**What to do:**
Match the string "Forecast" against each line below, and copy every line that matches.

**Data records:**
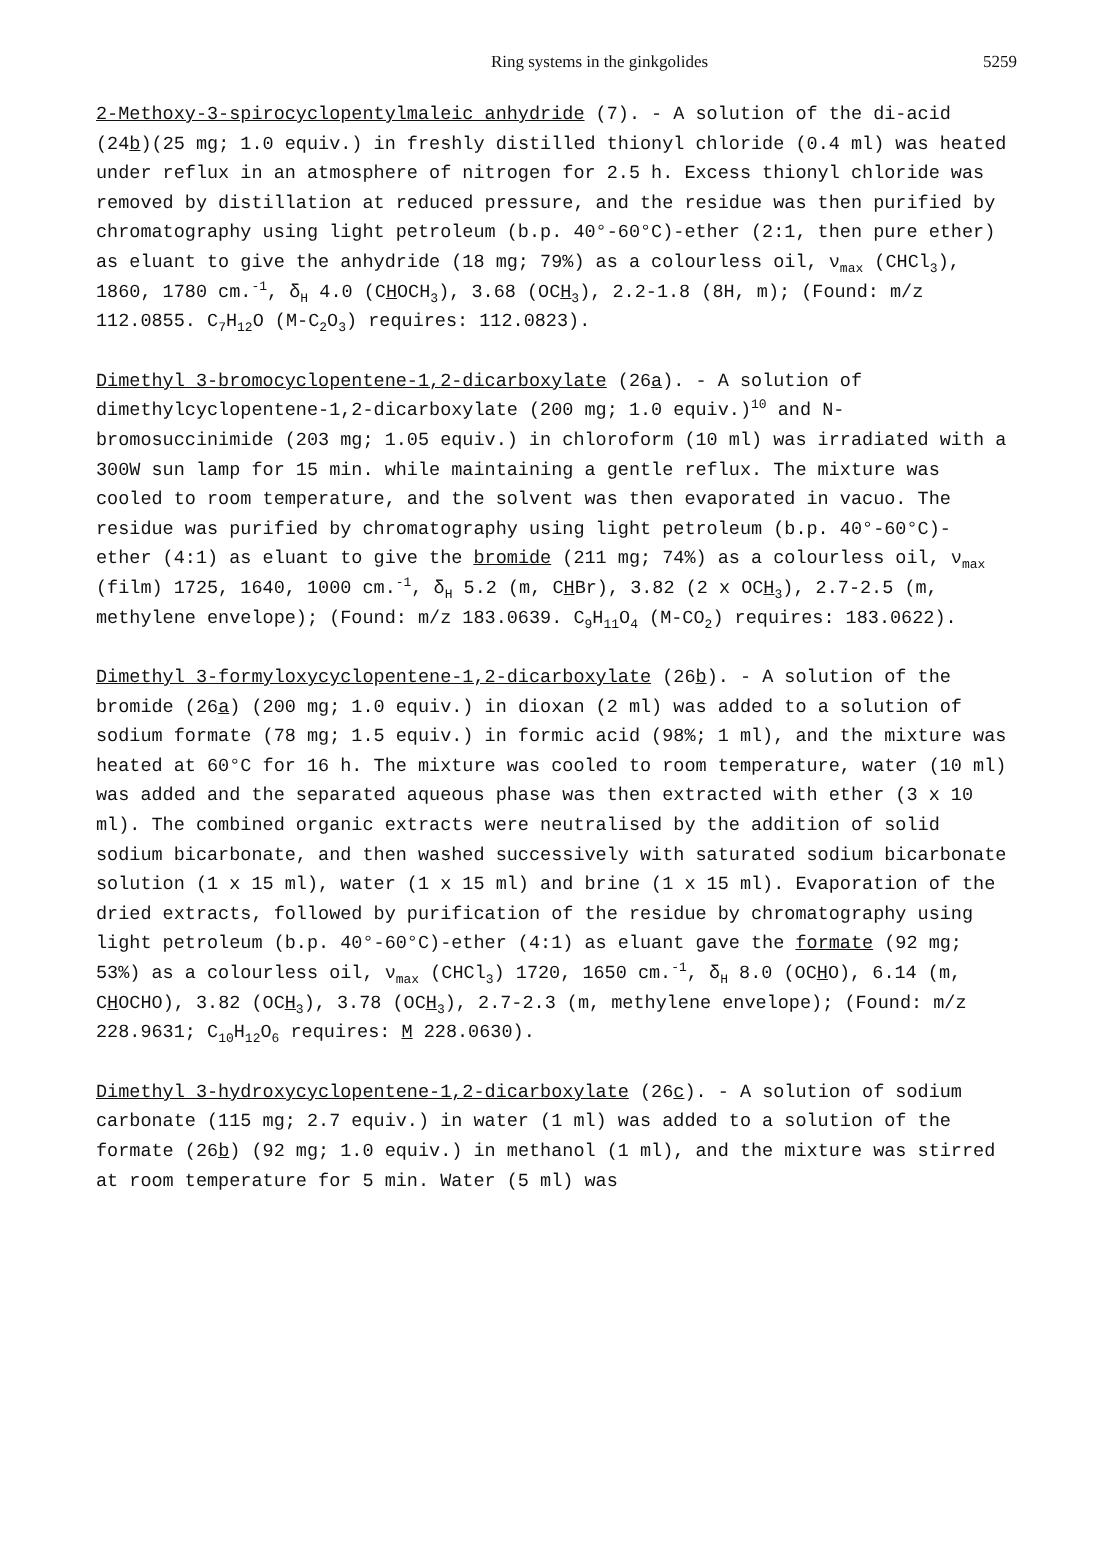Ring systems in the ginkgolides 5259
2-Methoxy-3-spirocyclopentylmaleic anhydride (7). - A solution of the di-acid (24b)(25 mg; 1.0 equiv.) in freshly distilled thionyl chloride (0.4 ml) was heated under reflux in an atmosphere of nitrogen for 2.5 h. Excess thionyl chloride was removed by distillation at reduced pressure, and the residue was then purified by chromatography using light petroleum (b.p. 40°-60°C)-ether (2:1, then pure ether) as eluant to give the anhydride (18 mg; 79%) as a colourless oil, ν<sub>max</sub> (CHCl<sub>3</sub>), 1860, 1780 cm.<sup>-1</sup>, δ<sub>H</sub> 4.0 (CHOCH<sub>3</sub>), 3.68 (OCH<sub>3</sub>), 2.2-1.8 (8H, m); (Found: m/z 112.0855. C<sub>7</sub>H<sub>12</sub>O (M-C<sub>2</sub>O<sub>3</sub>) requires: 112.0823).
Dimethyl 3-bromocyclopentene-1,2-dicarboxylate (26a). - A solution of dimethylcyclopentene-1,2-dicarboxylate (200 mg; 1.0 equiv.)<sup>10</sup> and N-bromosuccinimide (203 mg; 1.05 equiv.) in chloroform (10 ml) was irradiated with a 300W sun lamp for 15 min. while maintaining a gentle reflux. The mixture was cooled to room temperature, and the solvent was then evaporated in vacuo. The residue was purified by chromatography using light petroleum (b.p. 40°-60°C)- ether (4:1) as eluant to give the bromide (211 mg; 74%) as a colourless oil, ν<sub>max</sub> (film) 1725, 1640, 1000 cm.<sup>-1</sup>, δ<sub>H</sub> 5.2 (m, CHBr), 3.82 (2 x OCH<sub>3</sub>), 2.7-2.5 (m, methylene envelope); (Found: m/z 183.0639. C<sub>9</sub>H<sub>11</sub>O<sub>4</sub> (M-CO<sub>2</sub>) requires: 183.0622).
Dimethyl 3-formyloxycyclopentene-1,2-dicarboxylate (26b). - A solution of the bromide (26a) (200 mg; 1.0 equiv.) in dioxan (2 ml) was added to a solution of sodium formate (78 mg; 1.5 equiv.) in formic acid (98%; 1 ml), and the mixture was heated at 60°C for 16 h. The mixture was cooled to room temperature, water (10 ml) was added and the separated aqueous phase was then extracted with ether (3 x 10 ml). The combined organic extracts were neutralised by the addition of solid sodium bicarbonate, and then washed successively with saturated sodium bicarbonate solution (1 x 15 ml), water (1 x 15 ml) and brine (1 x 15 ml). Evaporation of the dried extracts, followed by purification of the residue by chromatography using light petroleum (b.p. 40°-60°C)-ether (4:1) as eluant gave the formate (92 mg; 53%) as a colourless oil, ν<sub>max</sub> (CHCl<sub>3</sub>) 1720, 1650 cm.<sup>-1</sup>, δ<sub>H</sub> 8.0 (OCHO), 6.14 (m, CHOCHO), 3.82 (OCH<sub>3</sub>), 3.78 (OCH<sub>3</sub>), 2.7-2.3 (m, methylene envelope); (Found: m/z 228.9631; C<sub>10</sub>H<sub>12</sub>O<sub>6</sub> requires: M 228.0630).
Dimethyl 3-hydroxycyclopentene-1,2-dicarboxylate (26c). - A solution of sodium carbonate (115 mg; 2.7 equiv.) in water (1 ml) was added to a solution of the formate (26b) (92 mg; 1.0 equiv.) in methanol (1 ml), and the mixture was stirred at room temperature for 5 min. Water (5 ml) was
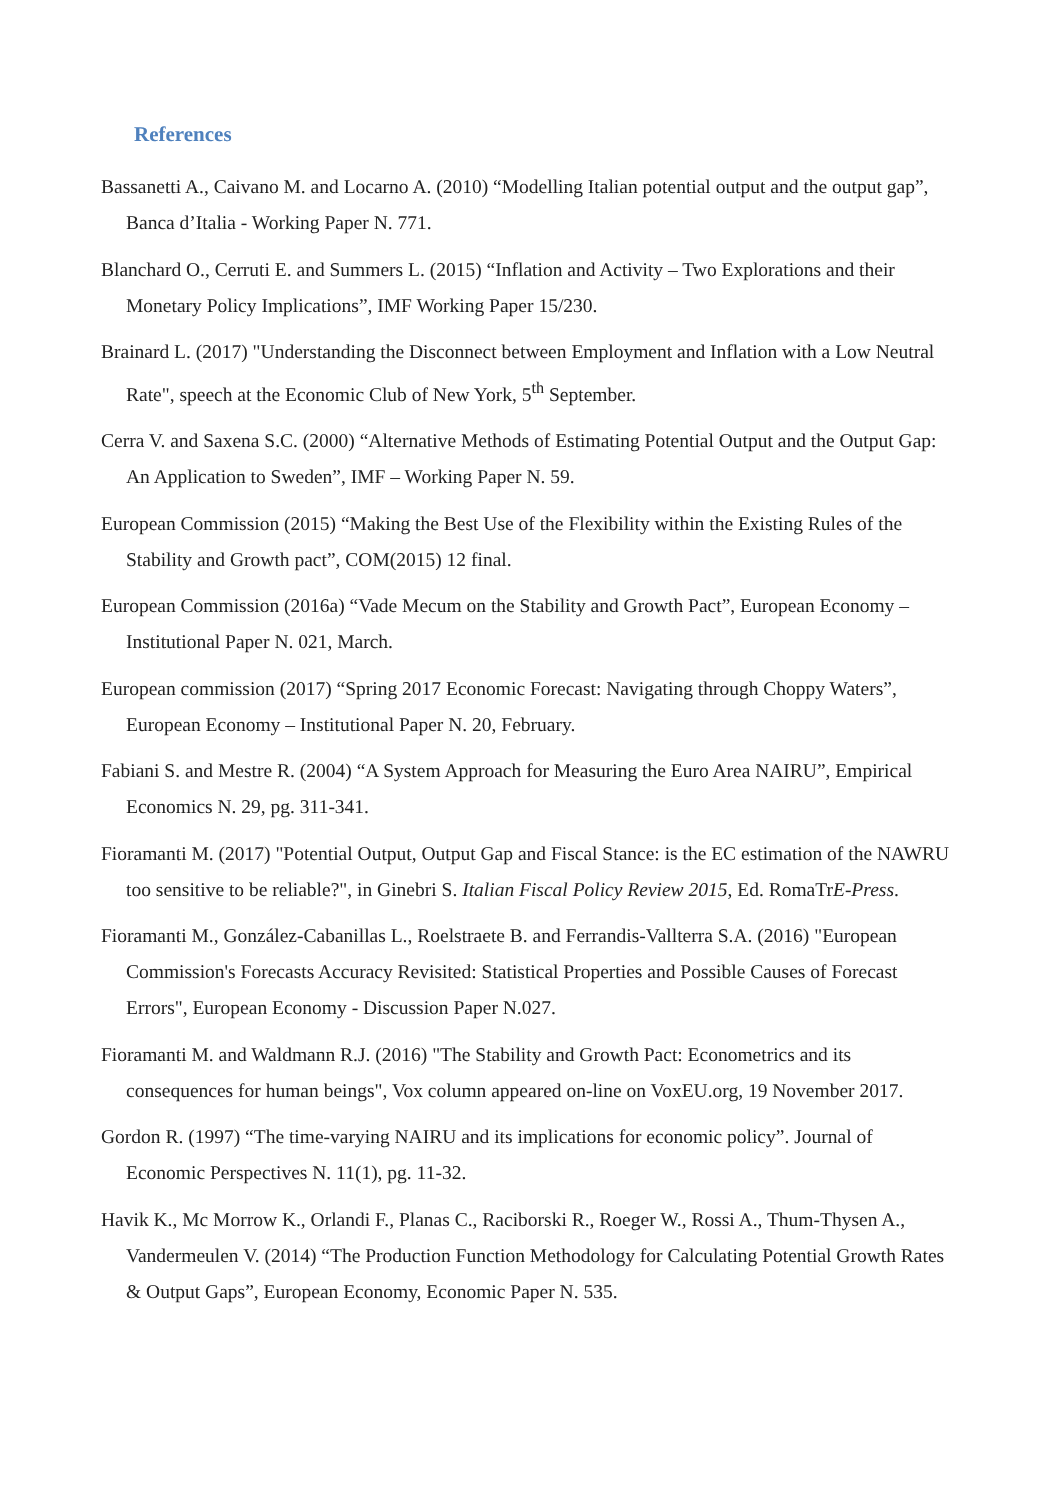References
Bassanetti A., Caivano M. and Locarno A. (2010) “Modelling Italian potential output and the output gap”, Banca d’Italia - Working Paper N. 771.
Blanchard O., Cerruti E. and Summers L. (2015) “Inflation and Activity – Two Explorations and their Monetary Policy Implications”, IMF Working Paper 15/230.
Brainard L. (2017) "Understanding the Disconnect between Employment and Inflation with a Low Neutral Rate", speech at the Economic Club of New York, 5<sup>th</sup> September.
Cerra V. and Saxena S.C. (2000) “Alternative Methods of Estimating Potential Output and the Output Gap: An Application to Sweden”, IMF – Working Paper N. 59.
European Commission (2015) “Making the Best Use of the Flexibility within the Existing Rules of the Stability and Growth pact”, COM(2015) 12 final.
European Commission (2016a) “Vade Mecum on the Stability and Growth Pact”, European Economy – Institutional Paper N. 021, March.
European commission (2017) “Spring 2017 Economic Forecast: Navigating through Choppy Waters”, European Economy – Institutional Paper N. 20, February.
Fabiani S. and Mestre R. (2004) “A System Approach for Measuring the Euro Area NAIRU”, Empirical Economics N. 29, pg. 311-341.
Fioramanti M. (2017) "Potential Output, Output Gap and Fiscal Stance: is the EC estimation of the NAWRU too sensitive to be reliable?", in Ginebri S. Italian Fiscal Policy Review 2015, Ed. RomaTrE-Press.
Fioramanti M., González-Cabanillas L., Roelstraete B. and Ferrandis-Vallterra S.A. (2016) "European Commission's Forecasts Accuracy Revisited: Statistical Properties and Possible Causes of Forecast Errors", European Economy - Discussion Paper N.027.
Fioramanti M. and Waldmann R.J. (2016) "The Stability and Growth Pact: Econometrics and its consequences for human beings", Vox column appeared on-line on VoxEU.org, 19 November 2017.
Gordon R. (1997) “The time-varying NAIRU and its implications for economic policy”. Journal of Economic Perspectives N. 11(1), pg. 11-32.
Havik K., Mc Morrow K., Orlandi F., Planas C., Raciborski R., Roeger W., Rossi A., Thum-Thysen A., Vandermeulen V. (2014) “The Production Function Methodology for Calculating Potential Growth Rates & Output Gaps”, European Economy, Economic Paper N. 535.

**Finished task:**
European commission (2017) “Spring 2017 Economic Forecast: Navigating through Choppy Waters”, European Economy – Institutional Paper N. 20, February.
Fioramanti M., González-Cabanillas L., Roelstraete B. and Ferrandis-Vallterra S.A. (2016) "European Commission's Forecasts Accuracy Revisited: Statistical Properties and Possible Causes of Forecast Errors", European Economy - Discussion Paper N.027.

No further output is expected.